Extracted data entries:

· · · ·

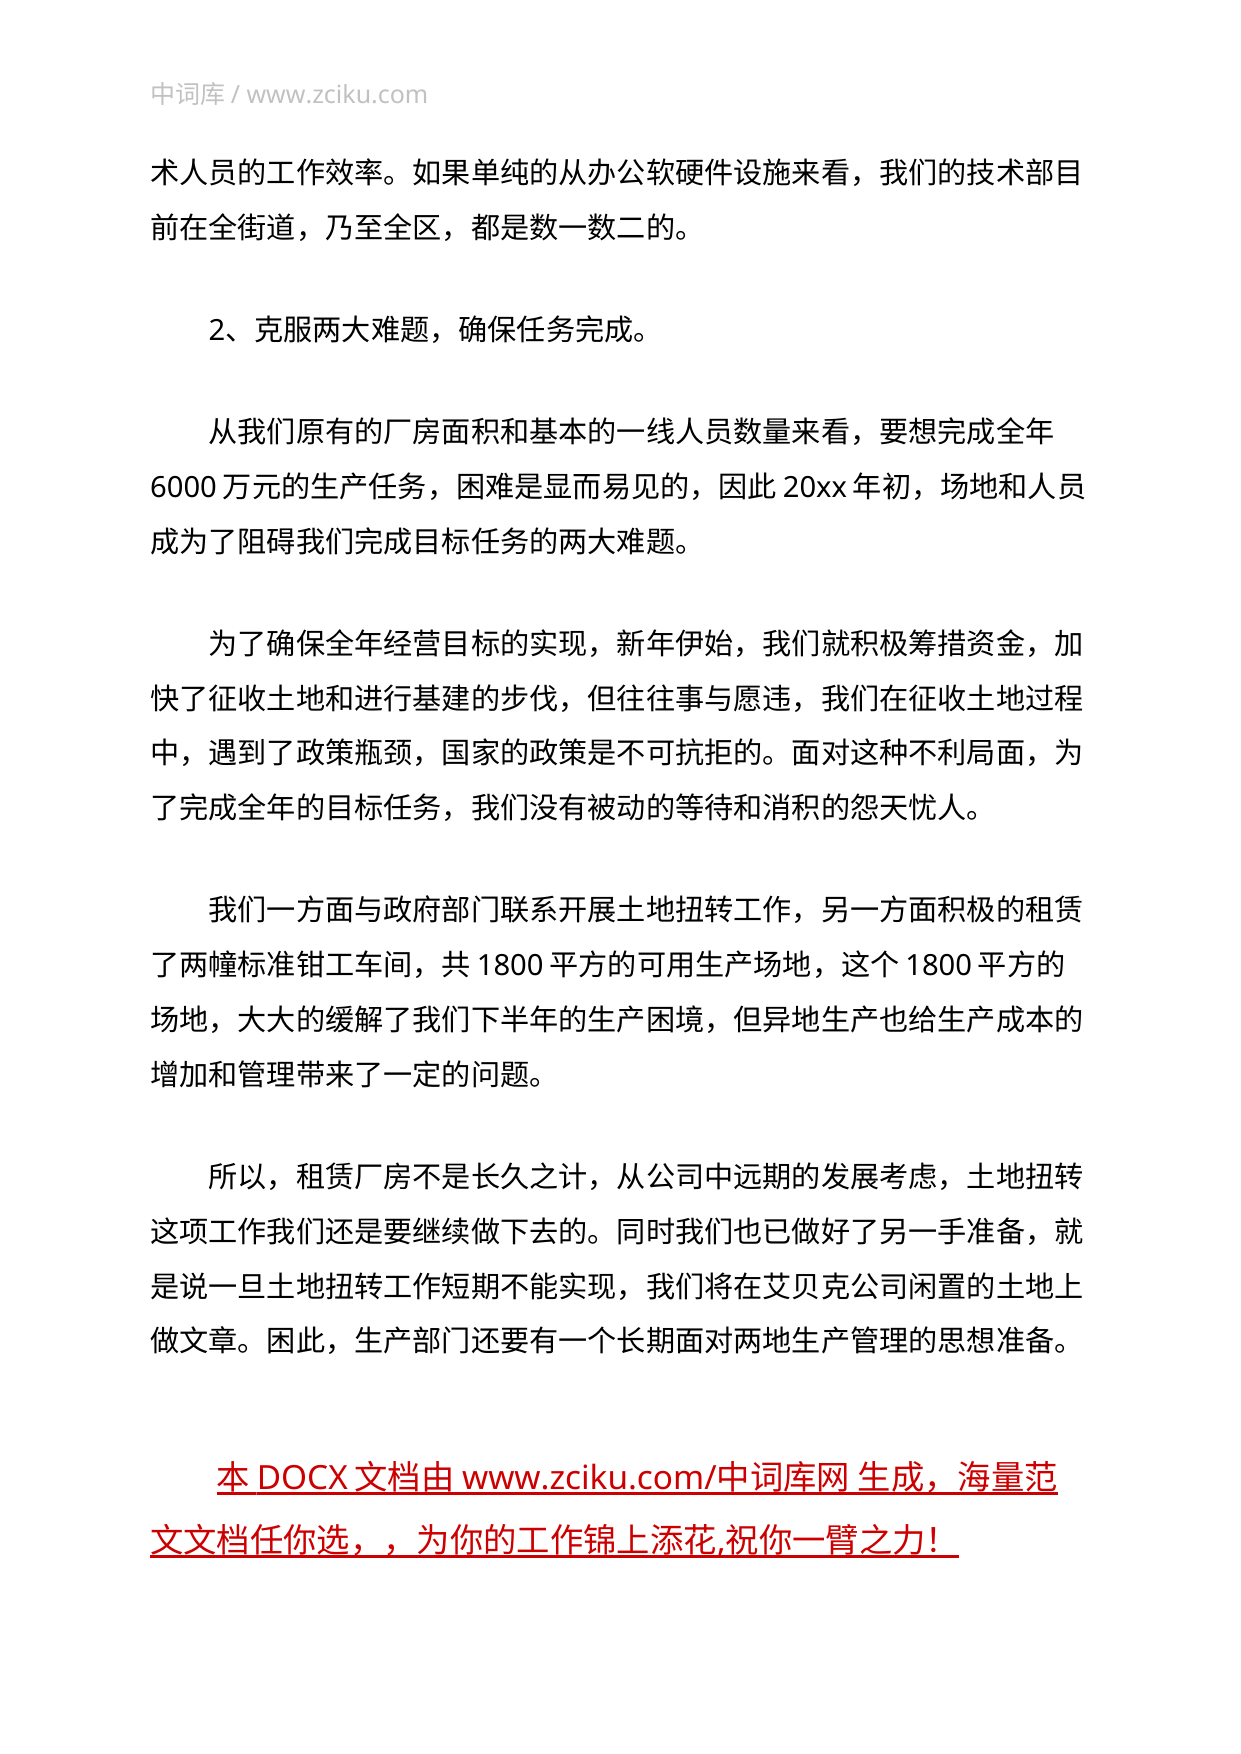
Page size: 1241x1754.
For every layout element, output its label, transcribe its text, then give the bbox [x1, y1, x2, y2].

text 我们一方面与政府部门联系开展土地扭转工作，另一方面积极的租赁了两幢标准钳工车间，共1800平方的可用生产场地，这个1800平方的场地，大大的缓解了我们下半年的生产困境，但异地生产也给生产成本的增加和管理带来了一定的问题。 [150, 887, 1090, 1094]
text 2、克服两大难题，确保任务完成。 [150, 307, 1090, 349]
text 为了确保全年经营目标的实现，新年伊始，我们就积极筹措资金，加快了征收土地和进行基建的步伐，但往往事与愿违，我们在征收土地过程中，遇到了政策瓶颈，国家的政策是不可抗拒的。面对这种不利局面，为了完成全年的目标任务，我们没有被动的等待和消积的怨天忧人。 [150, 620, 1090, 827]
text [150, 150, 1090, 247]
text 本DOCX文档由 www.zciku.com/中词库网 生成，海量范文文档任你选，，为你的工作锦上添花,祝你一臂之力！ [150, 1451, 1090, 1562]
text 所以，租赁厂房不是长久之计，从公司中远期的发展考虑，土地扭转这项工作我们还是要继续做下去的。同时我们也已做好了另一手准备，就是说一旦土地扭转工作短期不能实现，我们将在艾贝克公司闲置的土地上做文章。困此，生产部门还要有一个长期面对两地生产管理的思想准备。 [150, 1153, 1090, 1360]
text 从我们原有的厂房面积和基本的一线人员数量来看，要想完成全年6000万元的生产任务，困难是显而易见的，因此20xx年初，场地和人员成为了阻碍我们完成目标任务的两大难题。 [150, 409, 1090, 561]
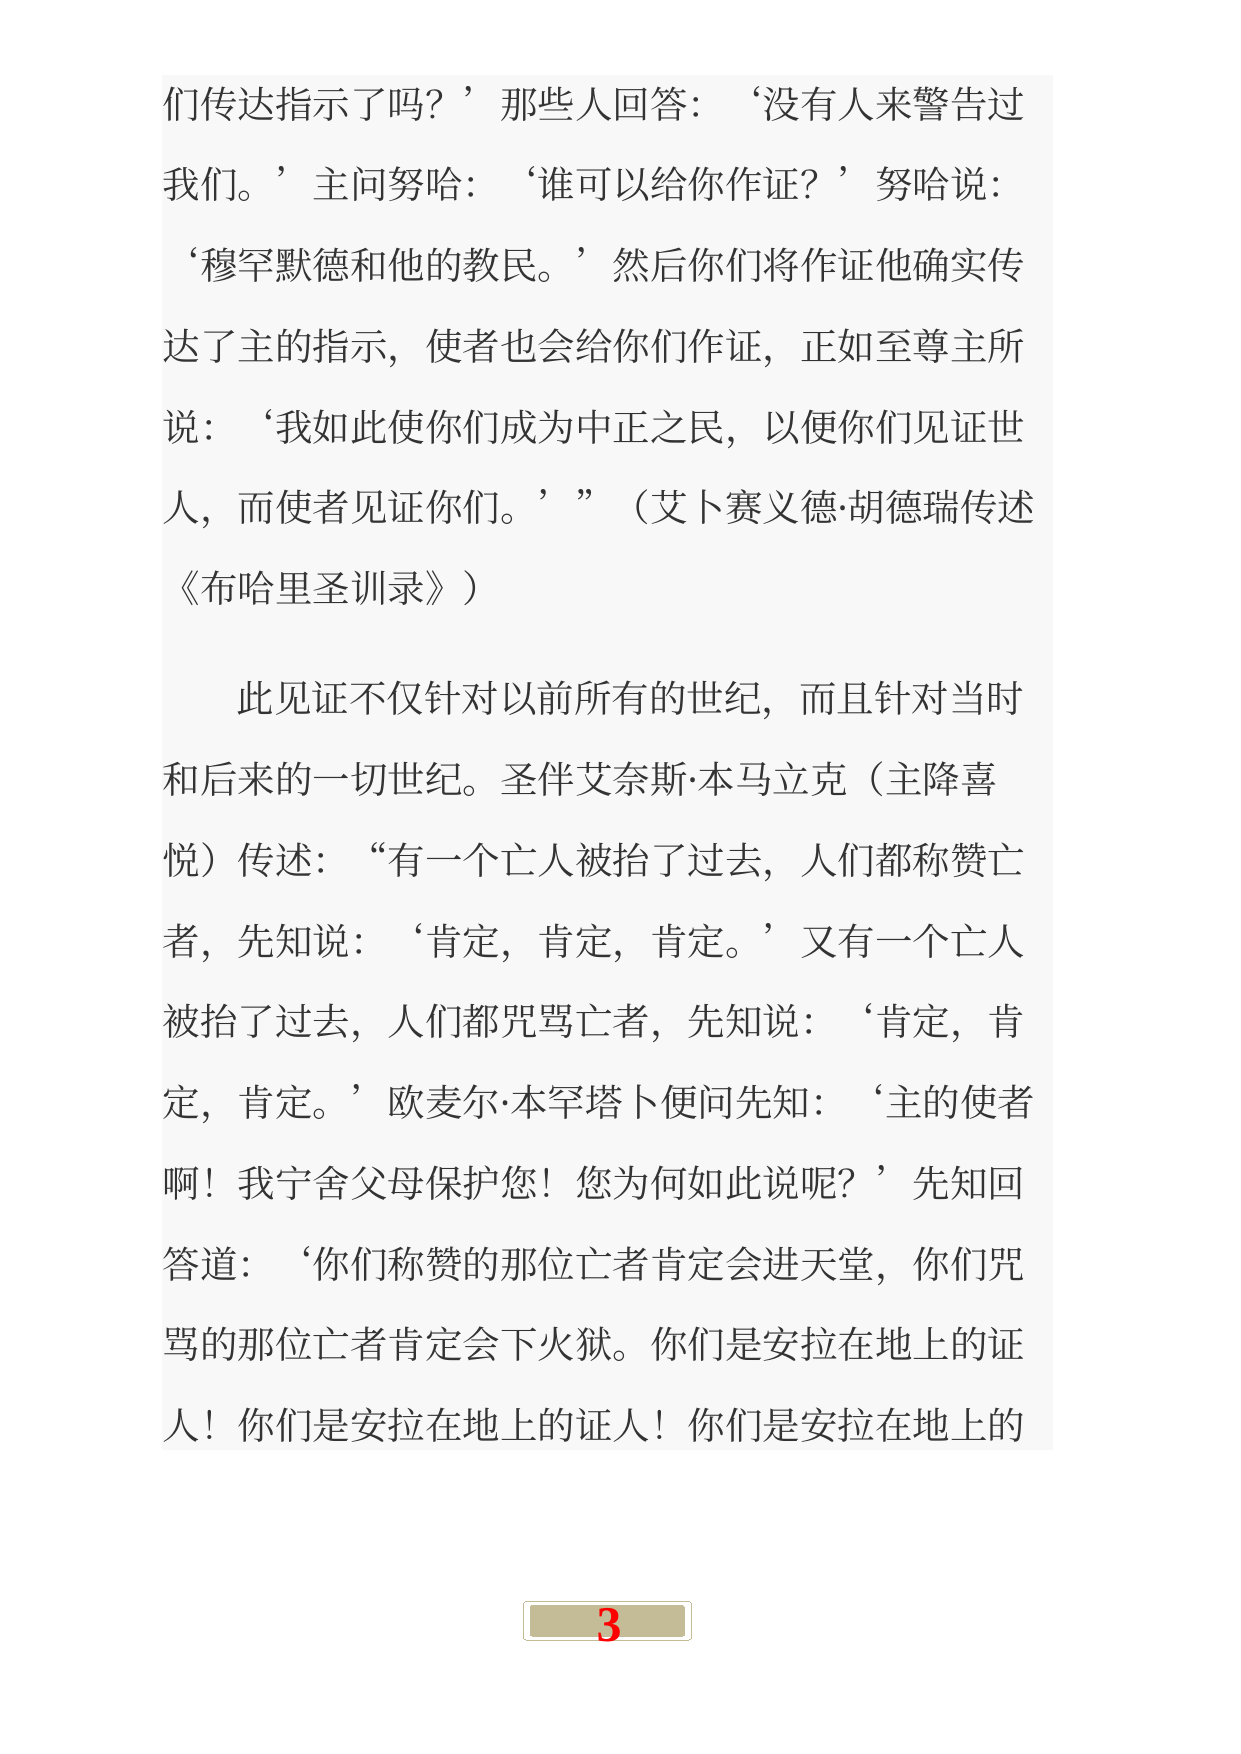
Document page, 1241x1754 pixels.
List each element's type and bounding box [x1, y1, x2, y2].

· · · ·

_YOUR TASK_
The entries should be reproduced word for word, pictures omitted.

_RESPONSE TO THE EXERCISE_
Page size: 1241x1754.
For every layout element, output its label, transcribe its text, then give the bbox [x1, y1, x2, y2].

text 我们一方面与政府部门联系开展土地扭转工作，另一方面积极的租赁了两幢标准钳工车间，共1800平方的可用生产场地，这个1800平方的场地，大大的缓解了我们下半年的生产困境，但异地生产也给生产成本的增加和管理带来了一定的问题。 [150, 887, 1090, 1094]
text 2、克服两大难题，确保任务完成。 [150, 307, 1090, 349]
text 为了确保全年经营目标的实现，新年伊始，我们就积极筹措资金，加快了征收土地和进行基建的步伐，但往往事与愿违，我们在征收土地过程中，遇到了政策瓶颈，国家的政策是不可抗拒的。面对这种不利局面，为了完成全年的目标任务，我们没有被动的等待和消积的怨天忧人。 [150, 620, 1090, 827]
text [150, 150, 1090, 247]
text 本DOCX文档由 www.zciku.com/中词库网 生成，海量范文文档任你选，，为你的工作锦上添花,祝你一臂之力！ [150, 1451, 1090, 1562]
text 所以，租赁厂房不是长久之计，从公司中远期的发展考虑，土地扭转这项工作我们还是要继续做下去的。同时我们也已做好了另一手准备，就是说一旦土地扭转工作短期不能实现，我们将在艾贝克公司闲置的土地上做文章。困此，生产部门还要有一个长期面对两地生产管理的思想准备。 [150, 1153, 1090, 1360]
text 从我们原有的厂房面积和基本的一线人员数量来看，要想完成全年6000万元的生产任务，困难是显而易见的，因此20xx年初，场地和人员成为了阻碍我们完成目标任务的两大难题。 [150, 409, 1090, 561]
Document page, 1241x1754 pixels.
List each element's type and bounding box [x1, y1, x2, y2].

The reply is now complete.